[Activity]: After locating the line with "Pour une expérience optimale, nous vous" in the entries below, output it and each following line up to and including the line with "夏場はまだ未使用なのでわかりませんが、いやなべとつきがない", exactly and without pictures.

===============

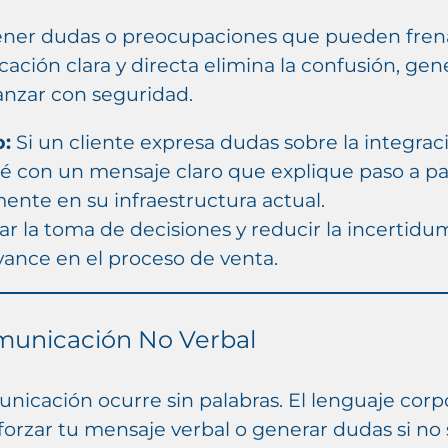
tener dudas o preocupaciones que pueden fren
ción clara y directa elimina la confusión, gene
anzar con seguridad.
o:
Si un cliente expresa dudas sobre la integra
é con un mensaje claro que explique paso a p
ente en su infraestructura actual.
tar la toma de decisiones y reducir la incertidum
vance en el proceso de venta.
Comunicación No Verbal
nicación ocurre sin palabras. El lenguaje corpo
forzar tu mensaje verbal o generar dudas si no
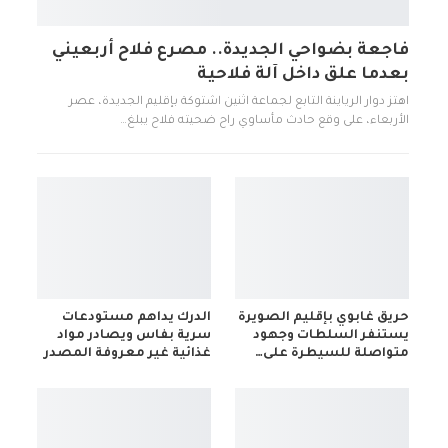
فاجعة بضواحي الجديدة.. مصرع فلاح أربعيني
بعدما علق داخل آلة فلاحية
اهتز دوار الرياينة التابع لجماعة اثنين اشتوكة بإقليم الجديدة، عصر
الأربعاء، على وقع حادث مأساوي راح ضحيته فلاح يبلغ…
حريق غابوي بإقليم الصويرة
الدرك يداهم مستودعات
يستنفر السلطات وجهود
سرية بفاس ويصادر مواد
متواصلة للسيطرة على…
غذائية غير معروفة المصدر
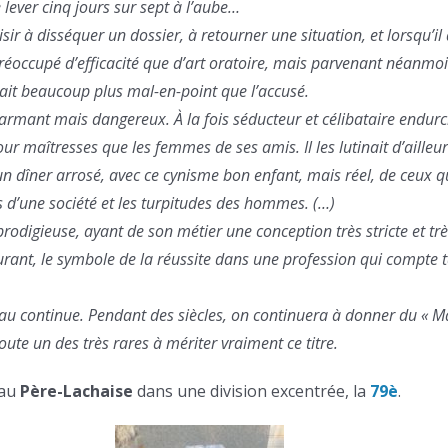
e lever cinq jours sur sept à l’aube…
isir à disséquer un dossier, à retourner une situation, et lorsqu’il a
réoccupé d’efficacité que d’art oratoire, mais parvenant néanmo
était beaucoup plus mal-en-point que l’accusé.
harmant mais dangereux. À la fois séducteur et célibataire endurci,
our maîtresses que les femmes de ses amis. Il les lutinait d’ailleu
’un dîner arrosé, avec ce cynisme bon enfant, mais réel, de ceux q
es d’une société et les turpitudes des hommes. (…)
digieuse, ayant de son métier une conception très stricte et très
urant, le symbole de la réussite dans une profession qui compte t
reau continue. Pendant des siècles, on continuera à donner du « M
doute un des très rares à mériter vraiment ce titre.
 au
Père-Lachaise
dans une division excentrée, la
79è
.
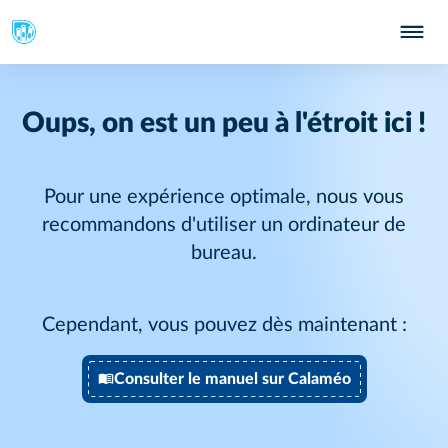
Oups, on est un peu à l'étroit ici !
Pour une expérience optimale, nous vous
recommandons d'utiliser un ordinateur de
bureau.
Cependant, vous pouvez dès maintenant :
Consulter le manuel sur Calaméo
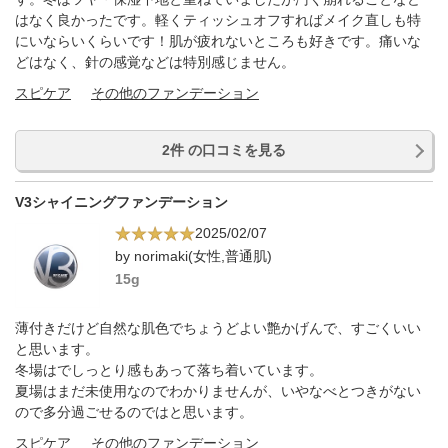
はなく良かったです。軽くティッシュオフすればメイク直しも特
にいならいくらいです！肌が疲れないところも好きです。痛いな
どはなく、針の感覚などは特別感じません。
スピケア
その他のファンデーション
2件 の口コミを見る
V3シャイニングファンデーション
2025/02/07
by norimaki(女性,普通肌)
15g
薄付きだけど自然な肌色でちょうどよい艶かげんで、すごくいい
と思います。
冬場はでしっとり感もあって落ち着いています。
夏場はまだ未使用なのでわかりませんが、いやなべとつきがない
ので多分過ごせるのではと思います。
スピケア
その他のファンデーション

===============

[Your response]:
Pour une expérience optimale, nous vous
recommandons d'utiliser un ordinateur de
bureau.
Cependant, vous pouvez dès maintenant :
Consulter le manuel sur Calaméo
はなく良かったです。軽くティッシュオフすればメイク直しも特
にいならいくらいです！肌が疲れないところも好きです。痛いな
どはなく、針の感覚などは特別感じません。
スピケア
その他のファンデーション
2件 の口コミを見る
V3シャイニングファンデーション
2025/02/07
by norimaki(女性,普通肌)
15g
薄付きだけど自然な肌色でちょうどよい艶かげんで、すごくいい
と思います。
冬場はでしっとり感もあって落ち着いています。
夏場はまだ未使用なのでわかりませんが、いやなべとつきがない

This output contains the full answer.